According to the NIH, people who are on plant-based diets sometimes require as much as 50% more of the RDA for zinc than non-plant based. Soaking beans and choosing leavened grains (bread versus crackers) can help inhibit phytates and increase zinc absorption.
7. Iodine
When it comes to this thyroid supporting mineral, the partially good news for vegans is that sea vegetables like seaweed are among the best sources of iodine. The not-so-good news is that seaweed is one of the only food options that both serves as a good source and is suitable for vegan diets.
Some plant foods such as beans and potatoes contain iodine, but are not reliable sources since the amount will vary based on regional growing practices. Using iodized salt is also an option for vegans to get more iodine. Because plant-based options are lacking, vegans are at risk of deficiency and should consider iodine supplementation, especially if pregnant or breastfeeding.
8. Omega-3: DHA
DHA (docosahexaenoic acid) is an omega-3 fatty acid that is important for brain and heart health. It is largely obtained from fatty fish like salmon and sardines. It can be difficult for vegans and non-vegans alike to get enough DHA.

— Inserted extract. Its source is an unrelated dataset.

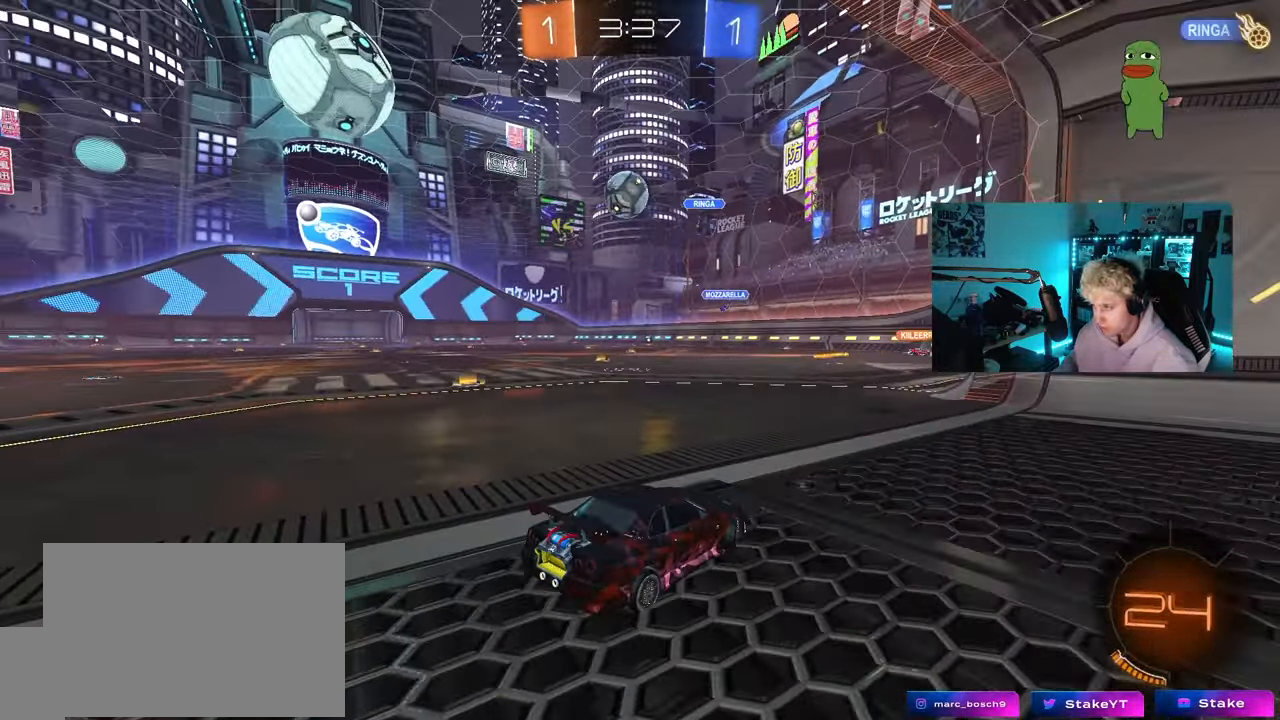
{"keys": ["a", "s"], "mouse": ["right"], "mouse_move": "down", "events": [[117, "mouse_right", "down"], [300, "mouse_right", "up"], [400, "mouse_right", "down"]]}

If you are vegan, consider supplementing with algae derived DHA instead of fish oil as your omega-3 supplement to make sure you are getting enough. Nuts (walnuts) and seeds (chia, flax) are vegan sources of an omega-3 called alpha linolenic acid (α-linolenic acid; ALA), but it is a common misconception that ALA will cover your bases. We can convert ALA to EPA (eicosapentaenoic acid) and DHA to some extent, but the conversion efficiency is very low.
9. Vitamin B2
Riboflavin, AKA vitamin B2, plays important roles in energy production, cellular function, metabolism and more.
Lean meat, eggs, dairy, almonds, quinoa, spinach, grains and fortified cereals contain riboflavin. Because riboflavin is soluble in water, some riboflavin content is lost in cooking water when foods are boiled. Interestingly, intestinal bacteria can make some riboflavin. Despite this, vegetarian athletes and vegans are considered to be at risk of riboflavin vitamin deficiency. Exercise produces stress in the metabolic pathways that uses riboflavin, therefore athletes may have an increased need for this nutrient.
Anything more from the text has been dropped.